El PP se ha encontrado con el peor escenario imaginable: se ha hundido, Ciudadanos, su rival del mismo espectro ideológico, le ha ganado en diputados y en votos en proporción de nueve a uno, y el independentismo sigue con mayoría absoluta. Un revés que tendrá consecuencias a escala nacional. Además, es una de las anécdotas electorales, deberá compartir con sus tres escaños el grupo mixto con los anticapitalistas de la CUP. El electorado catalán ha castigado la gestión vacilante de Rajoy ante el reto soberanista.

Los socialistas, aunque mejoran un poco sus números, ganan un escaño y rompen la tendencia declinante desde 1999, tampoco pueden estar satisfechos. Su candidato, Miquel Iceta, ha protagonizado una campaña arriesgada, con alguna metedura de pata como la de los indultos para los líderes secesionistas, pero ha quedado sepultado por el vendaval de Ciudadanos, Arrimadas y el voto útil. La tesis de la reconciliación, de coser las heridas ha pichado en hueso en una sociedad partida en dos, más partidaria en este momento de revanchas que de perdones.

Si en el partido liberal había razones para la euforia, el clima era similar en los cuarteles generales de Junts per Catalunya en Barcelona y Bruselas.

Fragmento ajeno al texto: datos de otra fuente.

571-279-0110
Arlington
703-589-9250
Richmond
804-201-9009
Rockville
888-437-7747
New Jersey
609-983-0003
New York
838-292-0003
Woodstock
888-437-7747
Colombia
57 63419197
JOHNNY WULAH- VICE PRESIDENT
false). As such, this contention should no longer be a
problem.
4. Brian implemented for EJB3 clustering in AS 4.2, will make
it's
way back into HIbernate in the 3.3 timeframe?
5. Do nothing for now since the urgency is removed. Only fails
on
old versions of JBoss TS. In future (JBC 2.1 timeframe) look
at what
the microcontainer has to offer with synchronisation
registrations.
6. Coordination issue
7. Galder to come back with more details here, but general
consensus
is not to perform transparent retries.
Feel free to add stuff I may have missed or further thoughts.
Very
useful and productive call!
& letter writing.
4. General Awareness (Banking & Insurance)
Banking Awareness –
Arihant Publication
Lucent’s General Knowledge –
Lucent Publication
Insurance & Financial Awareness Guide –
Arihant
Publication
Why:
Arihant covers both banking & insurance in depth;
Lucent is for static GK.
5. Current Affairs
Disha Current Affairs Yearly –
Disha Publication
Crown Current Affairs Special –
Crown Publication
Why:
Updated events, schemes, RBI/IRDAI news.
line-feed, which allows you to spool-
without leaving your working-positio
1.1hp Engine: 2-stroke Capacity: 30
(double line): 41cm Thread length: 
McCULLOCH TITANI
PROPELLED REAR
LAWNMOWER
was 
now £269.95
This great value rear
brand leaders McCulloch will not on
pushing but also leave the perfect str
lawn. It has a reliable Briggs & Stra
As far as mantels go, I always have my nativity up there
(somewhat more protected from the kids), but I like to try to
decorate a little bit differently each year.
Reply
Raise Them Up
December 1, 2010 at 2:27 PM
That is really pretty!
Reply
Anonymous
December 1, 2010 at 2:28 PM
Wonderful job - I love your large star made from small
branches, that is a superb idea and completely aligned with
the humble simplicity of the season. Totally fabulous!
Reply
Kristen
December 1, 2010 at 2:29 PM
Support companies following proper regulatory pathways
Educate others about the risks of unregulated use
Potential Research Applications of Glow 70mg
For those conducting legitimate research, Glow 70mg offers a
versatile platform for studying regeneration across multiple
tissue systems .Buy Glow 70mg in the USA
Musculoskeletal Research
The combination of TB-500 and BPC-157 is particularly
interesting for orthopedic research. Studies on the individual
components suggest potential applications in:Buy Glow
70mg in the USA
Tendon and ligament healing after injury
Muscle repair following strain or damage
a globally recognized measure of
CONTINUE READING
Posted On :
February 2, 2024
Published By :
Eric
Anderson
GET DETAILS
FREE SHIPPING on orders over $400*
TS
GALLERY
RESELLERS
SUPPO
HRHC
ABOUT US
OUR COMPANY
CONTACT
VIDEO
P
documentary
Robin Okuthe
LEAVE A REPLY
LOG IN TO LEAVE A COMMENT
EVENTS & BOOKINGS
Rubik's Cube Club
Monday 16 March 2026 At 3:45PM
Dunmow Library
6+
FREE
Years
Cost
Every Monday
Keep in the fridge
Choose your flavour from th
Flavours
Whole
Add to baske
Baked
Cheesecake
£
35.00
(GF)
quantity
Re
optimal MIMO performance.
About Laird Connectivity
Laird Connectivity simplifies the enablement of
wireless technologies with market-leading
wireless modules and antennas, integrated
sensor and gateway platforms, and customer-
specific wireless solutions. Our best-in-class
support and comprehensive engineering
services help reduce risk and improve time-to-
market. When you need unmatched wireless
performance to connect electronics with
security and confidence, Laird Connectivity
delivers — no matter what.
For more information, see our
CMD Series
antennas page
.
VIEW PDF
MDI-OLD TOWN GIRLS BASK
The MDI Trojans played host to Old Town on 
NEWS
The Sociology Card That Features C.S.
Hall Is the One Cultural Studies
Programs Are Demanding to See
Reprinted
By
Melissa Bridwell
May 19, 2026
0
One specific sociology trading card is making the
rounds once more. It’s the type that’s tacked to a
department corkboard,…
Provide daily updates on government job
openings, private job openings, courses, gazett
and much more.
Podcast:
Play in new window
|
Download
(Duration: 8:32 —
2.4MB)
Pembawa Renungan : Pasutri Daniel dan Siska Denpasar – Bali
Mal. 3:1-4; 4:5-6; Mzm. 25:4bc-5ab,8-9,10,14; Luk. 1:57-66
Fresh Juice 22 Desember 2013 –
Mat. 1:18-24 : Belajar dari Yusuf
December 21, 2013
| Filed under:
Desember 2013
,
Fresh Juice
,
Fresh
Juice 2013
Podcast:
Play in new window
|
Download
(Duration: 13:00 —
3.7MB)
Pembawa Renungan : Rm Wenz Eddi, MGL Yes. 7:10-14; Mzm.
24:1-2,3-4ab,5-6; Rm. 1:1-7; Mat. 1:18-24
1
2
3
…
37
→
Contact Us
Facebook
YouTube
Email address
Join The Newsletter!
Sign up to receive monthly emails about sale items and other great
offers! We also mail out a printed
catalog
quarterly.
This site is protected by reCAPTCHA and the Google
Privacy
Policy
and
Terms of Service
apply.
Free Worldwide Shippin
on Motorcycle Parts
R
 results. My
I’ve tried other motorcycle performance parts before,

La candidatura personalista de Puigdemont, 34 diputados y el 22% de los votos, dio la vuelta a las encuestas, ninguna le colocaba en segunda posición y por delante de Esquerra. La campaña del presidente legítimo destituido por un gobierno invasor ha calado. En unas elecciones movidas por los sentimientos antes que por los programas o la política, la imagen de un Puigdemont castigado y 'exiliado' por conducir el proyecto soberanista ha convencido en el mundo independentista. Ahora se abre un interrogante: ¿volverá para ser investido como prometió a pesar de que sabe que será detenido? Si no regresa, y lo sabe, no será presidente de la Generalitat.

Esquerra, en cambio, no daba crédito. La gran favorita para ganar se quedó como tercera fuerza con 32 escaños y el 21% de las papeletas. Ha pagado un alto precio por la falta de un candidato al estar Oriol Junqueras en prisión, y su segunda, Marta Rovira, en ningún momento dio la talla. En una campaña con dos cabezas de lista muy protagonistas, Arrimadas y Puigdemont, no tener nada que oponer ha sido letal.

La CUP ha sido otra damnificada del voto útil, que en el campo soberanista se repartió entre Junts per Catalunya y Esquerra. Un candidato desconocido y la radicalidad de sus planteamientos tampoco ayudaron. Pero tienen la llave para conformar la mayoría absoluta de los secesionistas y el precio no será barato. Así como en la pasada legislatura se cobraron la cabeza de Artur Mas, ahora ya han avisado que su condición innegociable es la construcción unilateral de la república.

Los comunes se han quedado en tierra de nadie y también han retrocedido. En una campaña de blancos y negros sus grisuras no han tenido recompensas, y han pasado de ganar las dos últimas elecciones generales a ser la quinta fuerza.